How easy do think it would be to fly a NASA Hawk Drone? Well, an activist group called AnnonSec had their brief time in the sky. The hackers claimed to have altered the flight path of a Global Hawk Drone (worth around £154m) with the aim of crashing it. What’s is even more worrying was the apparent ease in which they conducted the hack.
The group AnnonSec revealed a large amount of data that was stolen from NASA servers. They also shared the details of how they almost submerged the £154m ($222m) drone into the Pacific Ocean.
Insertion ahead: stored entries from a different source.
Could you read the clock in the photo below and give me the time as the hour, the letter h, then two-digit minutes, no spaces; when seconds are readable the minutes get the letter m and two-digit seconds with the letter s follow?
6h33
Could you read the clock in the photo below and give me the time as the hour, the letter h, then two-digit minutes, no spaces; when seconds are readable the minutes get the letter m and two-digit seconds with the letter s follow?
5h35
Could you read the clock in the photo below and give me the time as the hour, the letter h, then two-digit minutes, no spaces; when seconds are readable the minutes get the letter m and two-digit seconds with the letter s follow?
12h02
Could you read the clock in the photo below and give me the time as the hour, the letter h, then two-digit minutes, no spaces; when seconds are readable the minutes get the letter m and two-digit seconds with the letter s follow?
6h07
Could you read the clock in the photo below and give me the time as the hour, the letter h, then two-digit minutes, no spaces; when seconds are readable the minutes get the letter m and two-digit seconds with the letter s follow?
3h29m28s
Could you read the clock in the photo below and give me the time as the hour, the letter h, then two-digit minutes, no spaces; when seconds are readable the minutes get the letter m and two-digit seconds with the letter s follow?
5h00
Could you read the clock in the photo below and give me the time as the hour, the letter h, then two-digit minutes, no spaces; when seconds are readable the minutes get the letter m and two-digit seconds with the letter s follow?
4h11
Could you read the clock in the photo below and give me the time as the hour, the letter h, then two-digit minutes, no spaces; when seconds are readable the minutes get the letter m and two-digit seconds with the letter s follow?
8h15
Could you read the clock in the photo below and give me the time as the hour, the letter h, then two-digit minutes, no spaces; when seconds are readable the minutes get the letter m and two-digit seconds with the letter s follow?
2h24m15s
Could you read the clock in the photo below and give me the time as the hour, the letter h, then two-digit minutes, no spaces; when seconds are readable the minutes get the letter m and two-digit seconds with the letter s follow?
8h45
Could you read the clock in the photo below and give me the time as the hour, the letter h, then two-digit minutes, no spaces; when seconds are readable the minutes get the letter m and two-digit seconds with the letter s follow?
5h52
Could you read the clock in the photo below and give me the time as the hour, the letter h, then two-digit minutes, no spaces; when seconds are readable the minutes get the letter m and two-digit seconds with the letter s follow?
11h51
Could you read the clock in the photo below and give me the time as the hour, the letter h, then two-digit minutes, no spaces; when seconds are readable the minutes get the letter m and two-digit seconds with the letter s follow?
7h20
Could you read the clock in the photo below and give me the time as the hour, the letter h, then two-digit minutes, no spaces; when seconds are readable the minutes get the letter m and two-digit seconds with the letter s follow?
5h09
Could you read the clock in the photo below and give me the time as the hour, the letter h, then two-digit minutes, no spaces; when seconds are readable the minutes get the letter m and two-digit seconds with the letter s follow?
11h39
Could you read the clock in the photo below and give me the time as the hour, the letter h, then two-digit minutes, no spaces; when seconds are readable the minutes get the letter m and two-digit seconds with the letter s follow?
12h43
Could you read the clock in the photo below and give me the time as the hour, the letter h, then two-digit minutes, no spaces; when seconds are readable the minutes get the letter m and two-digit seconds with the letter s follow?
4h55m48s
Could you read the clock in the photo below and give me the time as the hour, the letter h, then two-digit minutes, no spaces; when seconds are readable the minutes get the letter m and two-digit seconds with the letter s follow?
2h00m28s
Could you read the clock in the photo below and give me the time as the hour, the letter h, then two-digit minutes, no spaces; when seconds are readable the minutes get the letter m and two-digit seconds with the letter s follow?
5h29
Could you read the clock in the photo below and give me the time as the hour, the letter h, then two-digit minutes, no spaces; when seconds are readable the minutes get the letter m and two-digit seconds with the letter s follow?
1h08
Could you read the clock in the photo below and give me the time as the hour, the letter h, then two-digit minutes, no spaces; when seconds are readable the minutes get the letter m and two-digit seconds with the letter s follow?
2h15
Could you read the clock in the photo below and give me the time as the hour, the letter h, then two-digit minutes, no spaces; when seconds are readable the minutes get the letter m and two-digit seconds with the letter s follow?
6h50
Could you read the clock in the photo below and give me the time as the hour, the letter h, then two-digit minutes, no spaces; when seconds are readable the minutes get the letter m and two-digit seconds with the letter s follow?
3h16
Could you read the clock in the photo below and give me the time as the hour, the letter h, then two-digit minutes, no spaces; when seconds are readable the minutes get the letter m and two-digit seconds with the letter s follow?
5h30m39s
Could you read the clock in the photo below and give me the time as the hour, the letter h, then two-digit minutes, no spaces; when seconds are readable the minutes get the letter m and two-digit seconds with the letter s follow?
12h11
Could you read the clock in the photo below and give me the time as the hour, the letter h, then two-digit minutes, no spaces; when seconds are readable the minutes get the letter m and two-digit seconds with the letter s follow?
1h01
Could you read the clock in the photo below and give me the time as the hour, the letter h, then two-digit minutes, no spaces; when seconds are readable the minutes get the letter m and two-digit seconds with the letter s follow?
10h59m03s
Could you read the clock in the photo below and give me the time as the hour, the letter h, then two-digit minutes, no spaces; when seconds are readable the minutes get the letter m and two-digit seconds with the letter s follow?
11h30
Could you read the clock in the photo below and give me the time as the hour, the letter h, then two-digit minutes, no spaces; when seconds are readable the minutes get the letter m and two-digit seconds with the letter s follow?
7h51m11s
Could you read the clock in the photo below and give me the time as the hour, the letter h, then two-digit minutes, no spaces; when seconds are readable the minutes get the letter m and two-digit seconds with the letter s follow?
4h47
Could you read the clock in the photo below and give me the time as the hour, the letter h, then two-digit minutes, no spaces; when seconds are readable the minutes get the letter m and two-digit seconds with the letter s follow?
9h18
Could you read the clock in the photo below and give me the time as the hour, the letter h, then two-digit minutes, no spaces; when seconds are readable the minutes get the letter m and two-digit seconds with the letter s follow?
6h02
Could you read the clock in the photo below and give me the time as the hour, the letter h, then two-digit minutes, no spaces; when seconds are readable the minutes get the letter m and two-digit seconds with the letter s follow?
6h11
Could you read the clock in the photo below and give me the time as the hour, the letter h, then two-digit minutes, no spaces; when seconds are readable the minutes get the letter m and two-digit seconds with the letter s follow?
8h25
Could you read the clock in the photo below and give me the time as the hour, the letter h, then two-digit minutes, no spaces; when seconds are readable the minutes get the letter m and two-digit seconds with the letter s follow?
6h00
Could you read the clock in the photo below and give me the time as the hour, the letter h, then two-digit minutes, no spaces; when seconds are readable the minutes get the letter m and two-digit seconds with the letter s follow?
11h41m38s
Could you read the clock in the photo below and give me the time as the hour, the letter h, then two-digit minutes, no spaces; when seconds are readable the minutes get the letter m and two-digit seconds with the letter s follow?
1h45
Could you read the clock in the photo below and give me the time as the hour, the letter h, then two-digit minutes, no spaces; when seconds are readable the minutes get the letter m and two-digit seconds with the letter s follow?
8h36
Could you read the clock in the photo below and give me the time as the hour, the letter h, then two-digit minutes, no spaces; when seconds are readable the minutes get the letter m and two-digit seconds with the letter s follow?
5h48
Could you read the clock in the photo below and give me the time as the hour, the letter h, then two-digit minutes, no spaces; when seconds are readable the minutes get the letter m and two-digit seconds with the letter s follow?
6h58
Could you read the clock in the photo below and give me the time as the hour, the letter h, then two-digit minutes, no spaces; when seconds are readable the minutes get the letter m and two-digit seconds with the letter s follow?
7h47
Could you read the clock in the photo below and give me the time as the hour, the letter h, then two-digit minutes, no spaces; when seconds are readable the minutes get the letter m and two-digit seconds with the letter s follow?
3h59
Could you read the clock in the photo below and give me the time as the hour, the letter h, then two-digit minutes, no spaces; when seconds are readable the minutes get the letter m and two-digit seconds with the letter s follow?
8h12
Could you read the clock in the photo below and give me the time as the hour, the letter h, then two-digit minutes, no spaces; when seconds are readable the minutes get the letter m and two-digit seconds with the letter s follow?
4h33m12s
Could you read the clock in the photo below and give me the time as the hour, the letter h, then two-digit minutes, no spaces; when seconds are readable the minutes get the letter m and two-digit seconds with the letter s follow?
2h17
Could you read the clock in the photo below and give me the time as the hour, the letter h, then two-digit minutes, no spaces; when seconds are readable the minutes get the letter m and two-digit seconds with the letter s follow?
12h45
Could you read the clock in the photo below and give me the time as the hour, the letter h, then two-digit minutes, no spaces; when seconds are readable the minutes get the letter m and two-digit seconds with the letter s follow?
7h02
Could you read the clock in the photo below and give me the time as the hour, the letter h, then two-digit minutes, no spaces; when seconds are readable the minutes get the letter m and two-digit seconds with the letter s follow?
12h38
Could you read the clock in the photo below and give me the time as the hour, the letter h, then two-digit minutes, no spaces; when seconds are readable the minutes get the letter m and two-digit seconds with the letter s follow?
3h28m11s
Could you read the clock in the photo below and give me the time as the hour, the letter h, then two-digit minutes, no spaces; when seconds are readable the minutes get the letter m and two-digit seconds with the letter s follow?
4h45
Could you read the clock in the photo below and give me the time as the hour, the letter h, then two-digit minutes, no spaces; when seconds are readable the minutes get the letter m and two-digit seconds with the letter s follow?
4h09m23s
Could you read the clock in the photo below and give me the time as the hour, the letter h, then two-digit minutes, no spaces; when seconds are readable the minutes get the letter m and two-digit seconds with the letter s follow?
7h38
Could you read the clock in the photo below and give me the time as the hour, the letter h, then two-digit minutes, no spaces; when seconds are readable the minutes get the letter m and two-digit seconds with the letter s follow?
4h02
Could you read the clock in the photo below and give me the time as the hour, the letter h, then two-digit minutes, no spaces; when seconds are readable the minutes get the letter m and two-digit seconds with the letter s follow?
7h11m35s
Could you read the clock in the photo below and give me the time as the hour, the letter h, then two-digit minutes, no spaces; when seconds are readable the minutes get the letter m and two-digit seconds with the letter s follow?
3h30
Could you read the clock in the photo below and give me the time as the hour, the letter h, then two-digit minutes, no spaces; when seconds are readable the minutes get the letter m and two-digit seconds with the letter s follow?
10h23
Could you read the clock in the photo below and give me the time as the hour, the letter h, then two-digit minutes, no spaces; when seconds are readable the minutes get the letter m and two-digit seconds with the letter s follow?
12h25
According to a report revealed by AnnonSec, the hackers managed to get their hands on 250Gb data cache and drone access over a period of several months that started in 2013. The data cache included information of over 2400 NASA employees which contained their names, email addresses and telephone numbers. There was also 2100 flight logs and 631 videos taken from aircraft and radar feeds.
So how did these hackers get access to one of America’s most sensitive government agencies?
According to AnnonSec they first gained access to NASA’s systems after purchasing user credentials from a third-party hacker in 2013. They found that administrators details for remote control of servers and computers had been left to default. This gap allowed them to install a sniffer packet, which then went on the pursuit of more user credentials.
“People might find this lack of security surprising but it’s pretty standard from our experience,” AnonSec stated in the report. “Once you get past the main lines of defence, it’s pretty much smooth sailing propagating through a network as long as you can maintain access.”
Their time in the sky
AnnonSec said the drone had pre-planned routes for the drone to fly on, they just altered the route to one that would result to the drone crashing into the pacific ocean.
“Several members were in disagreement on this because if it worked, we would be labelled terrorists for possibly crashing a $222.7m US drone… but we continued anyways lol,” the group said in the report.
NASA noticed the change in flight paths and cut the groups access by changing passwords and patching vulnerabilities. They then manually restored the drones path. The group hacked NASA to gain information abuts the agencies alleged involvement in climate engineering methods e.g. cloud seeding which AnnonSec believes to be damaging to human health.